# What to work on:
**a.** Name every person the article on the sitcom Those Who Can't identifies as a creator of the show.
**b.** According to the article on the sitcom Those Who Can't, why does the show carry a TV-MA rating?
**c.** Proceed with the article on the sitcom Those Who Can't, picking up after its final sentence.

# Document passage:
★ ★ ★ ★

Those Who Can't is an American sitcom that premiered February 11, 2016 on truTV. On December 1, 2015, the show was renewed for a second season before the first season aired. The pre-launch renewal is a first for the cable net, which ordered 12 episodes for the second season. On January 5, 2017, truTV renewed the series for a third season of 13 episodes, which began airing on January 14, 2019. The series was canceled on April 24, 2019. On December 1, 2020, all three seasons of Those Who Can't became available for viewing on the streaming service HBO Max.

Premise
Those Who Can't is a half-hour sitcom set in Denver, Colorado. The show follows three dysfunctional teachers, played by show creators Adam Cayton-Holland, Andrew Orvedahl and Ben Roy of the Denver-based comedy trio The Grawlix. More inept than the kids they teach, they're out to beat the system as they struggle to survive each day on their own terms. Maria Thayer stars as the school librarian with a bubbling passion for life. The show is set in the fictional Smoot High School, named after the Smoot-Hawley Tariff Act.

The show was originally set up for Amazon Studios who paid $50,000 to shoot the pilot.  Amazon gave it a script order for 6 more episodes but ultimately did not order it to series.  The show was acquired by truTV as their first-ever full-length scripted comedy and was ordered with 10-episodes.  The acquisition was part of truTV's comedy-driven “Way More Fun” programming initiative. When the show was first created, Cayton-Holland stated they wrote the character of Abbey Logan (originally played by comedian Nikki Glaser), the high-school librarian, as the love interest.  Orvedahl stated that in the pilot, Abbey "just sort of lived in the library and served only to flirt with Adam’s character.” The character and role was revised for the shows run at truTV and Abbey is stated to have become "one of the gang" with all the characters now on equal footing.

The show holds a TV-MA rating due to language and sexually suggestive humor. Its title is a reference to the George Bernard Shaw idiom "those who can, do; those who can't, teach."

Cast

Main
Adam Cayton-Holland as Loren Payton. A Spanish teacher who dwells on the fact that he once spent a semester in Spain, Loren is a major hipster who would rather spend his time at brewery openings than in the classroom. Loren is a spoiled and self-absorbed narcissist who grew up with wealthy parents.    
Andrew Orvedahl as Andy Fairbell. A gym teacher/JV volleyball coach/health teacher, Fairbell has a good heart but his naïveté and lack of social skills often leaves him on the receiving end of abuse from others as a result. He has been described as a "human golden retriever."

★ ★ ★ ★

# Data provided:
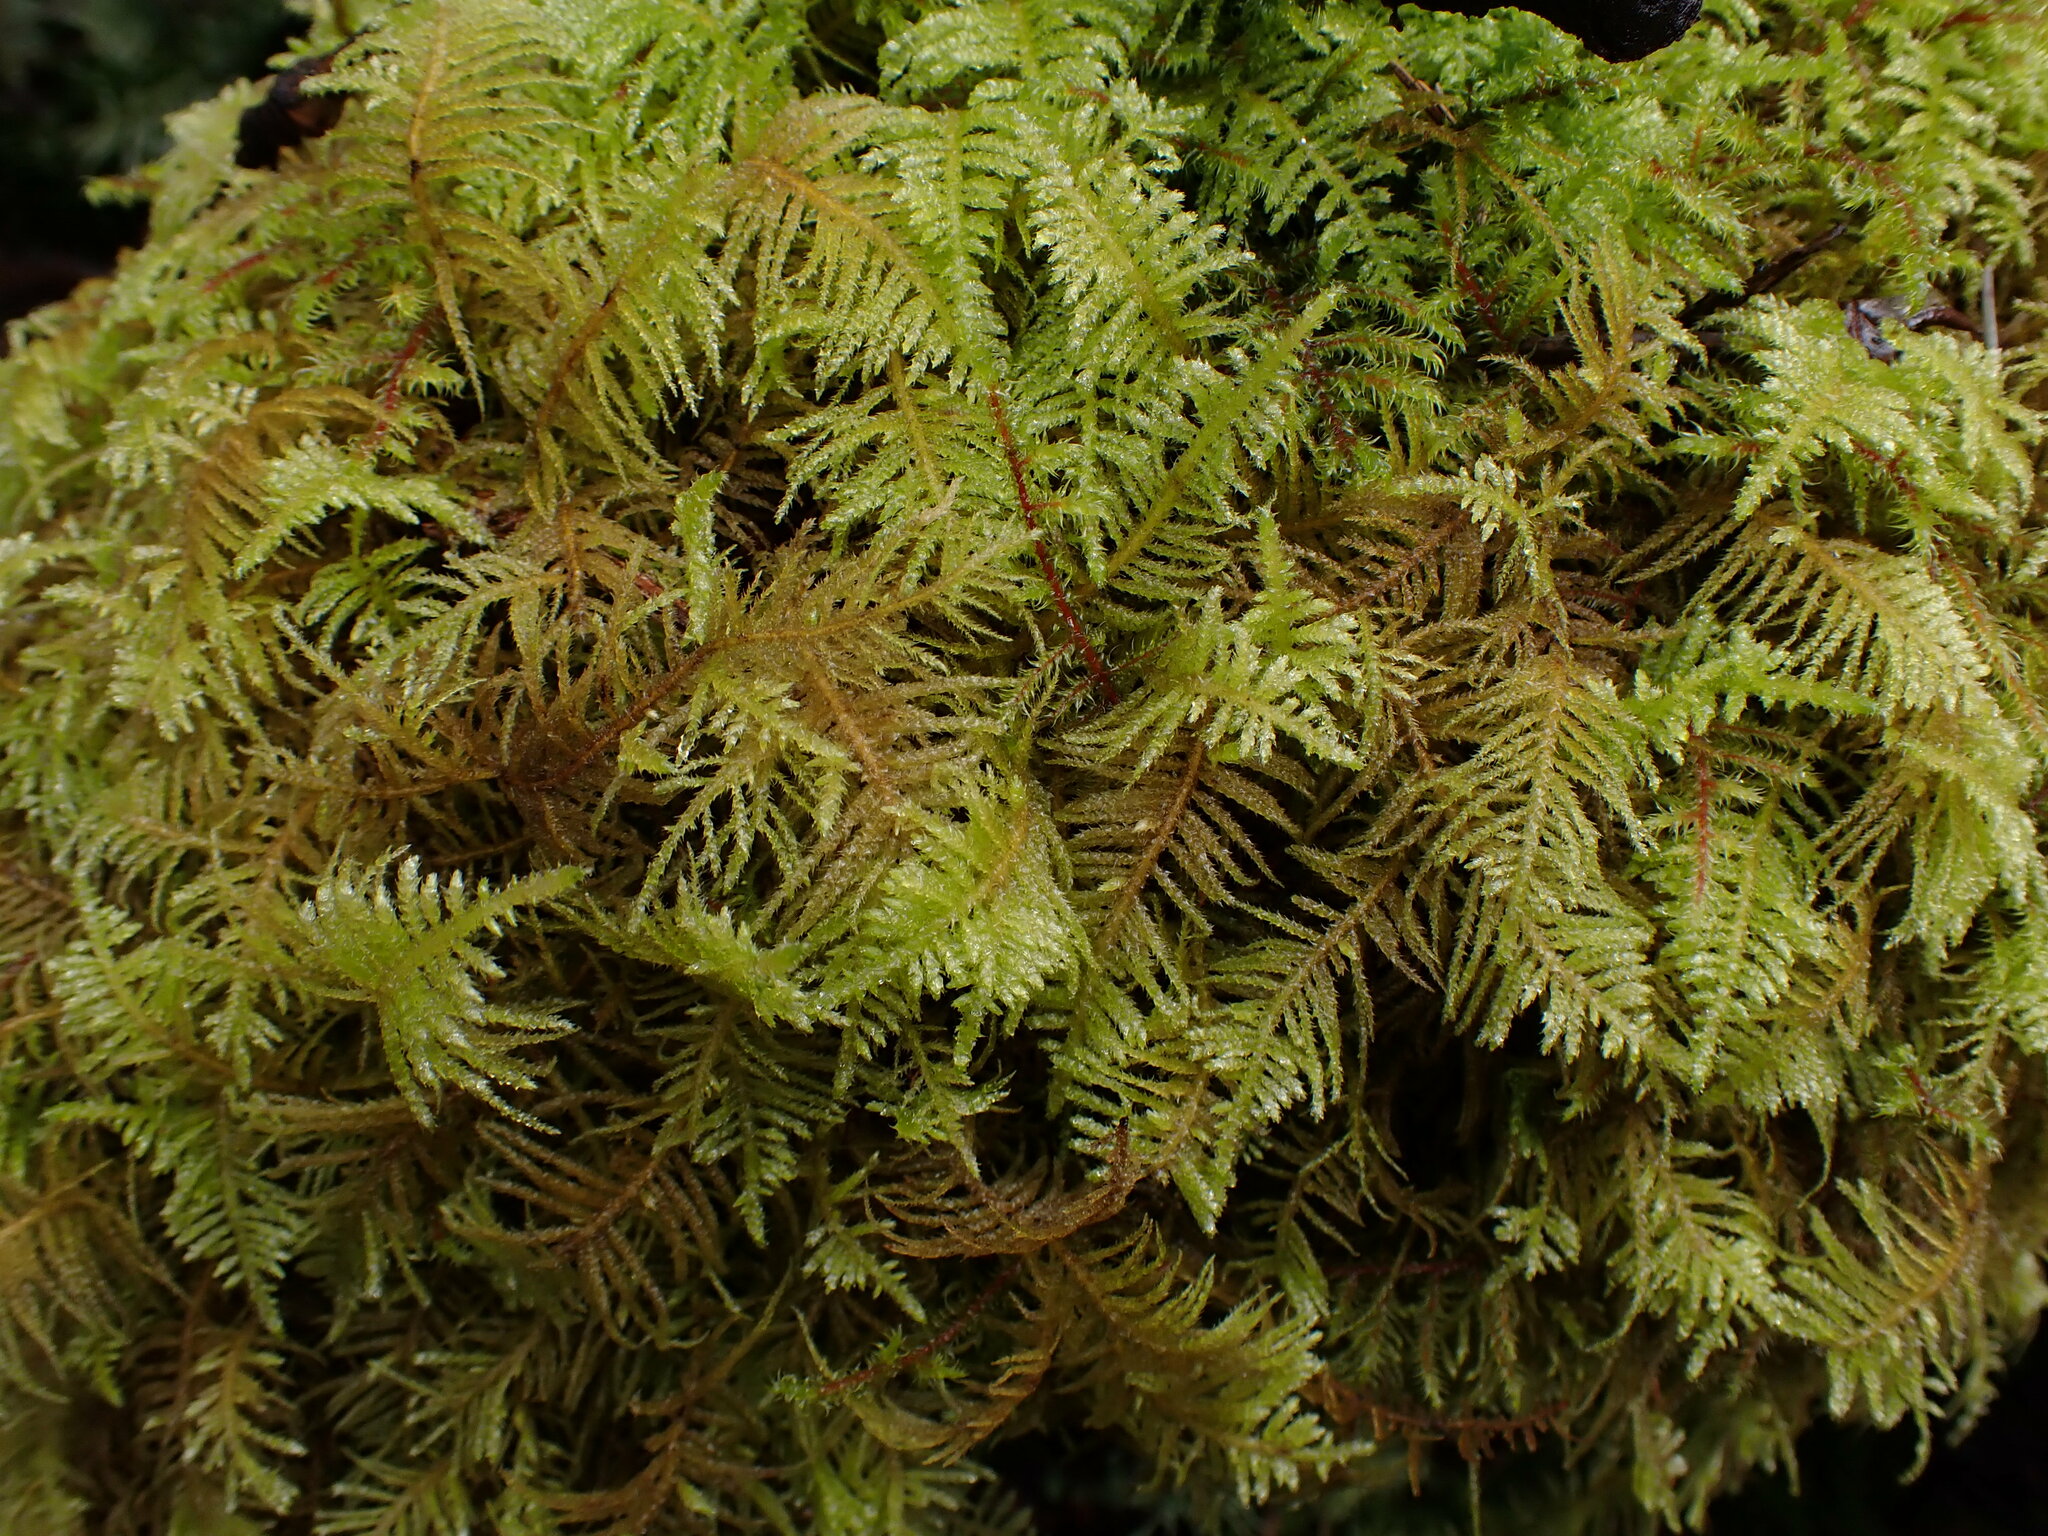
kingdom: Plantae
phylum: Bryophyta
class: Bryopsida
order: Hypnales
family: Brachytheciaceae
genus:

★ ★ ★ ★

# Solved problems:
**a.** Adam Cayton-Holland, Andrew Orvedahl, and Ben Roy

**b.** The show holds a TV-MA rating because of its language and its sexually suggestive humor.

**c.**
Ben Roy as Billy Shoemaker. Shoemaker is a former high school punk rocker with tattooed arms and massive anger management issues. Separated from his wife, with whom he shares a son, he struggles to reconcile his past as an anti-establishment troublemaker who spent several years touring with his punk band, "Capitalist Emulsification," with his adult life as a history teacher and responsible family man. 
Maria Thayer as Abbey Logan. The school librarian, who serves as the voice of reason against the other main cast and their schemes but is shown to be just as depraved as the others when pushed. 
Rory Scovel as Principal  Geoffrey Quinn.  The naive school principal, who is just as incompetent as the teaching staff.  Quinn considers "cool guy" Loren Payton to be his best friend, but it is mostly a one-sided friendship.

Recurring
Sonya Eddy as Tammy, the secretary to Principal Quinn.  She is often the only sensible person in the school, but is largely ignored and ridiculed. Tammy and Loren Payton have a strong mutual dislike.  
Kyle Kinane as Rod Knorr, an alcoholic teacher at Smoot.  He is rarely sober at school, other than a few short stints of abstinence, and often gets caught up in the schemes of the other teachers.  Billy Shoemaker dated his mother, Doris, until her death, which really bothered him. Often distills crème de menthe and is a big fan of Señor Frog's margaritas.
The Sklar Brothers as Drs. Rick and Astor Green, a pair of twins who often take turns pretending to be the same school physician.
Susie Essman as Leslie Bronn, the school's home ec teacher. She is sarcastic and abrasive and seems to have side hustles, such as making rock candy with Loren to sell when the school's vending machines were removed.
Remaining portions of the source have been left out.